— TASK TO COMPLETE —
For every record beneath this instruction, give an exact repetition, omitting images.

----- RECORDS -----

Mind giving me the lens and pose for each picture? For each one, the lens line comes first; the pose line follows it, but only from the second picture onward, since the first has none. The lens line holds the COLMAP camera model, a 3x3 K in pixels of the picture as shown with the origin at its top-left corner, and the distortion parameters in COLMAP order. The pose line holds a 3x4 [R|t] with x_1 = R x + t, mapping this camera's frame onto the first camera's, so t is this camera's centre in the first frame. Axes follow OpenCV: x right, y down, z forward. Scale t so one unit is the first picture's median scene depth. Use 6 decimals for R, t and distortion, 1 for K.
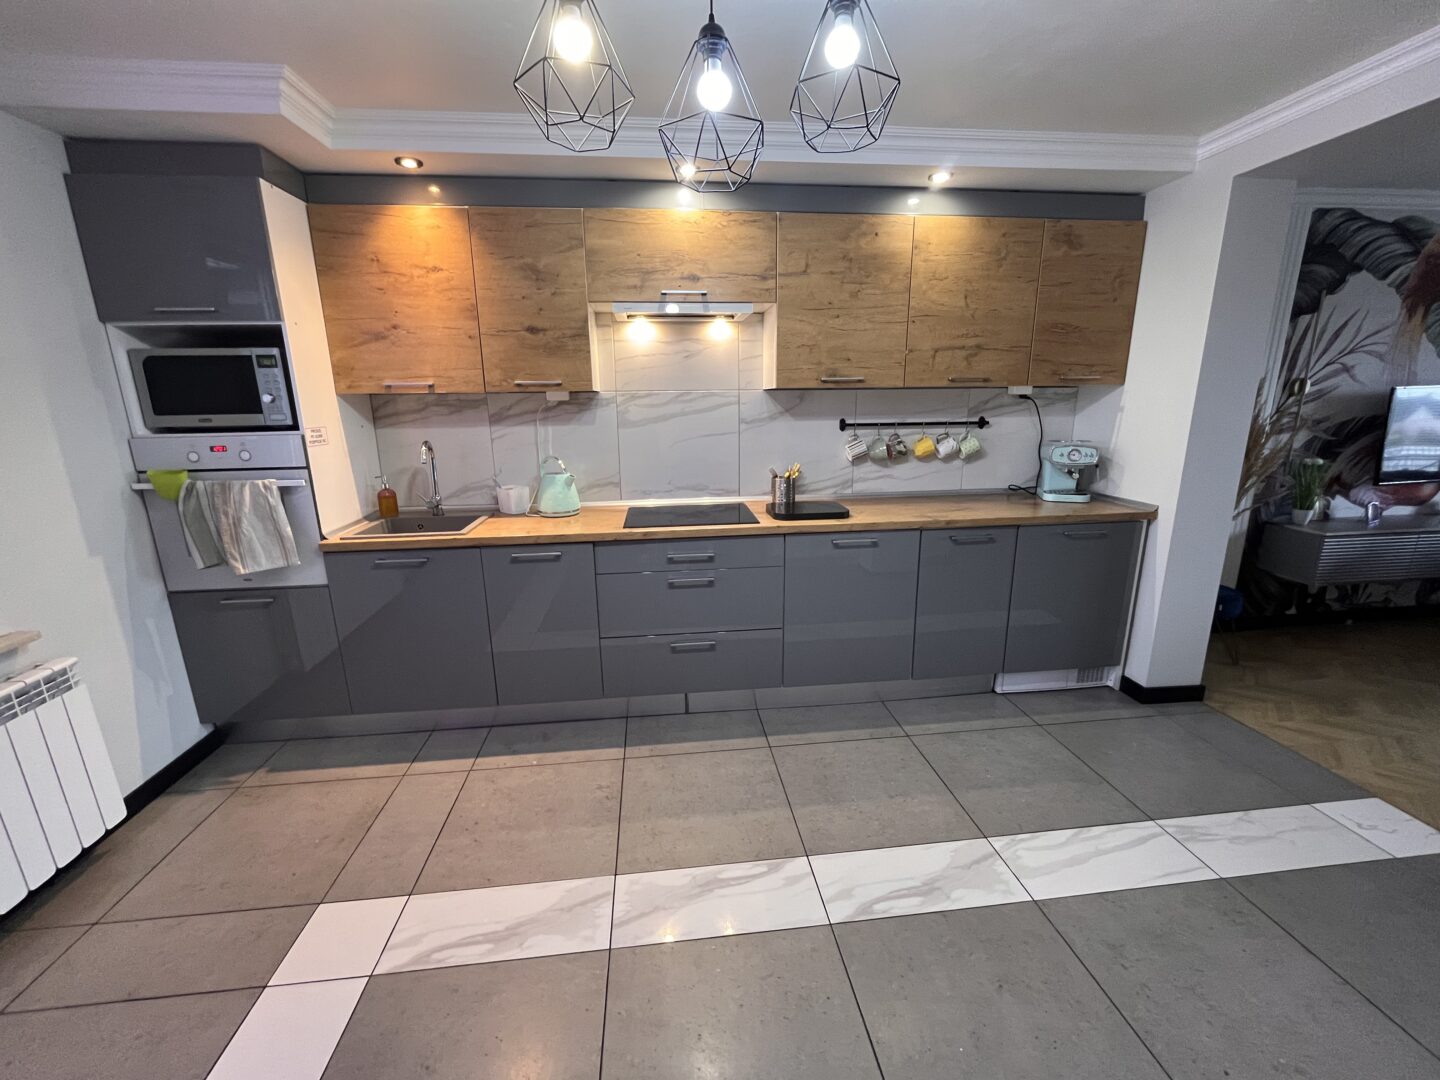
lens RADIAL K [[583.6, 0, 718.7], [0, 583.6, 538.2], [0, 0, 1]] dist [-0.006103, 0.000698]
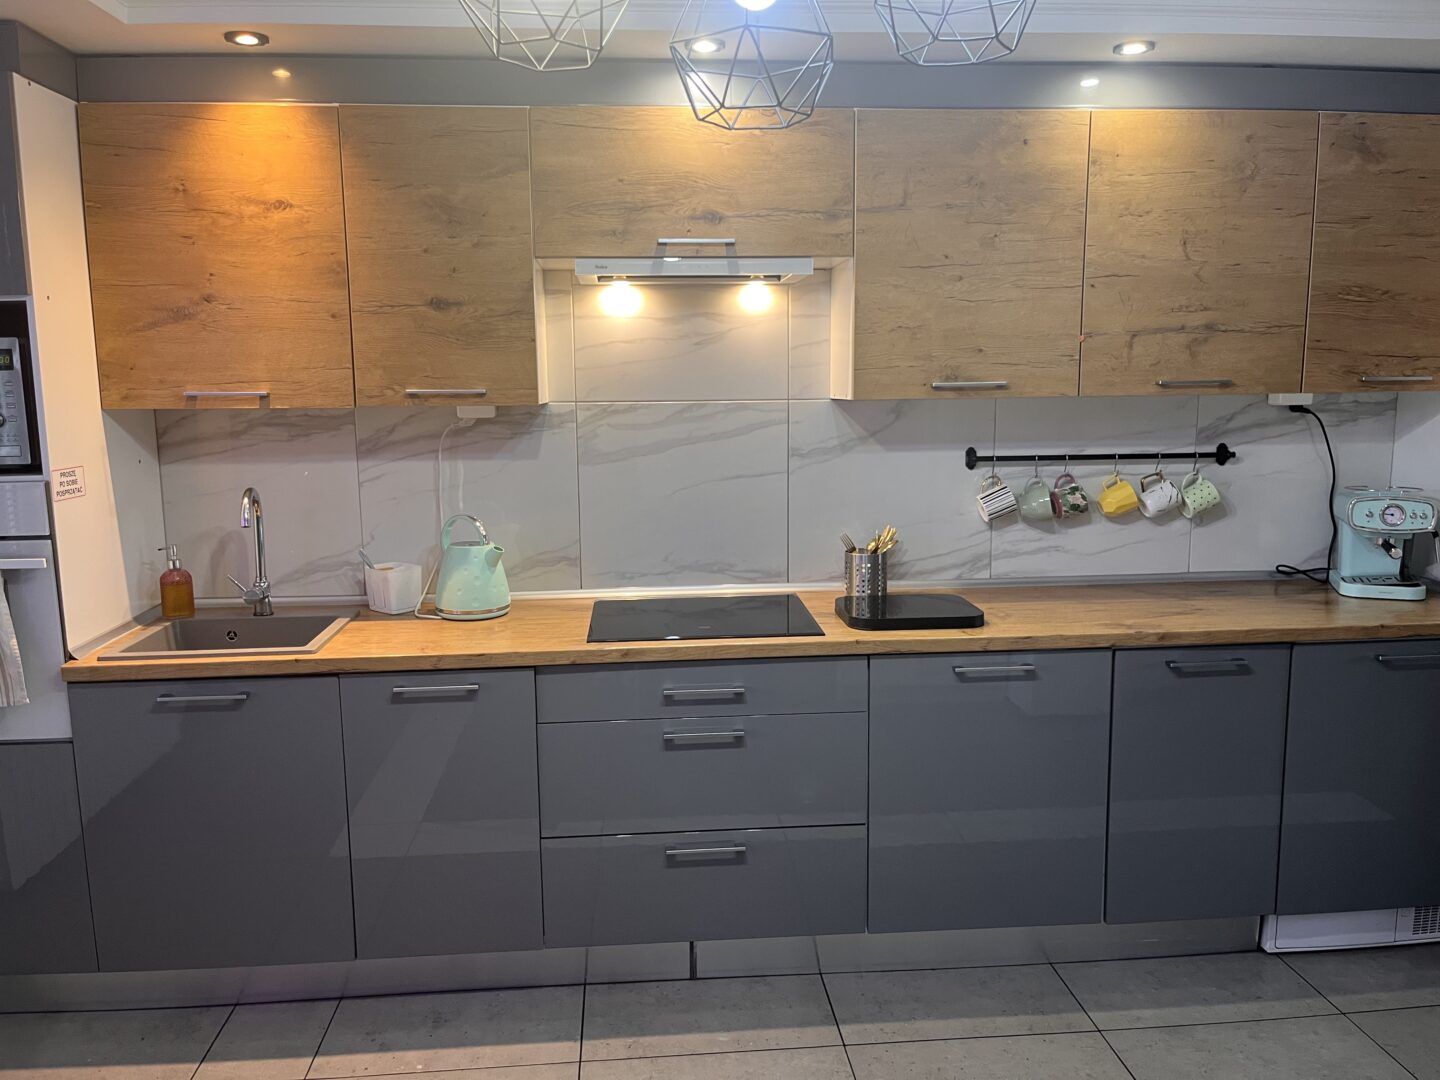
lens RADIAL K [[1103.6, 0, 713.1], [0, 1103.6, 539.6], [0, 0, 1]] dist [0.049219, -0.063534]
pose [[0.999540, 0.005603, -0.029806, -0.007126], [-0.008214, 0.996068, -0.088212, -0.022296], [0.029194, 0.088416, 0.995656, -0.085905]]
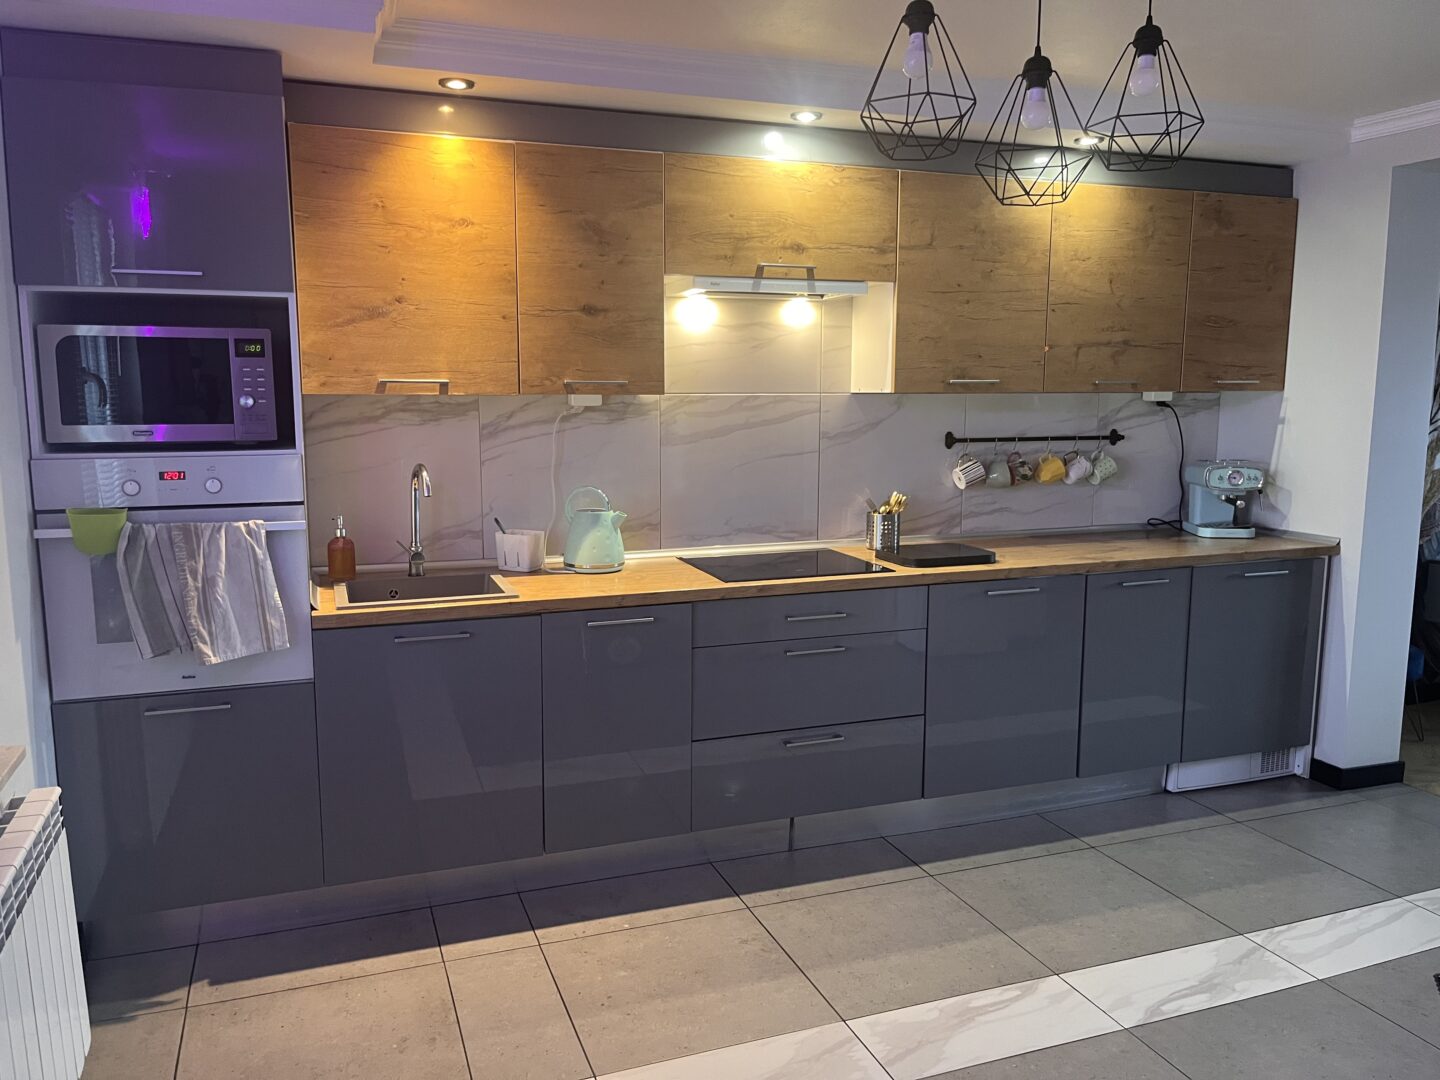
lens RADIAL K [[1103.6, 0, 706.6], [0, 1103.6, 543.7], [0, 0, 1]] dist [0.049219, -0.063534]
pose [[0.971152, -0.020819, 0.237552, -0.494453], [0.042566, 0.995317, -0.086788, 0.051003], [-0.234633, 0.094396, 0.967490, -0.312313]]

-----

— TASK OUTPUT —
Mind giving me the lens and pose for each picture? For each one, the lens line comes first; the pose line follows it, but only from the second picture onward, since the first has none. The lens line holds the COLMAP camera model, a 3x3 K in pixels of the picture as shown with the origin at its top-left corner, and the distortion parameters in COLMAP order. The pose line holds a 3x4 [R|t] with x_1 = R x + t, mapping this camera's frame onto the first camera's, so t is this camera's centre in the first frame. Axes follow OpenCV: x right, y down, z forward. Scale t so one unit is the first picture's median scene depth. Use 6 decimals for R, t and distortion, 1 for K.
lens RADIAL K [[583.6, 0, 718.7], [0, 583.6, 538.2], [0, 0, 1]] dist [-0.006103, 0.000698]
lens RADIAL K [[1103.6, 0, 713.1], [0, 1103.6, 539.6], [0, 0, 1]] dist [0.049219, -0.063534]
pose [[0.999540, 0.005603, -0.029806, -0.007126], [-0.008214, 0.996068, -0.088212, -0.022296], [0.029194, 0.088416, 0.995656, -0.085905]]
lens RADIAL K [[1103.6, 0, 706.6], [0, 1103.6, 543.7], [0, 0, 1]] dist [0.049219, -0.063534]
pose [[0.971152, -0.020819, 0.237552, -0.494453], [0.042566, 0.995317, -0.086788, 0.051003], [-0.234633, 0.094396, 0.967490, -0.312313]]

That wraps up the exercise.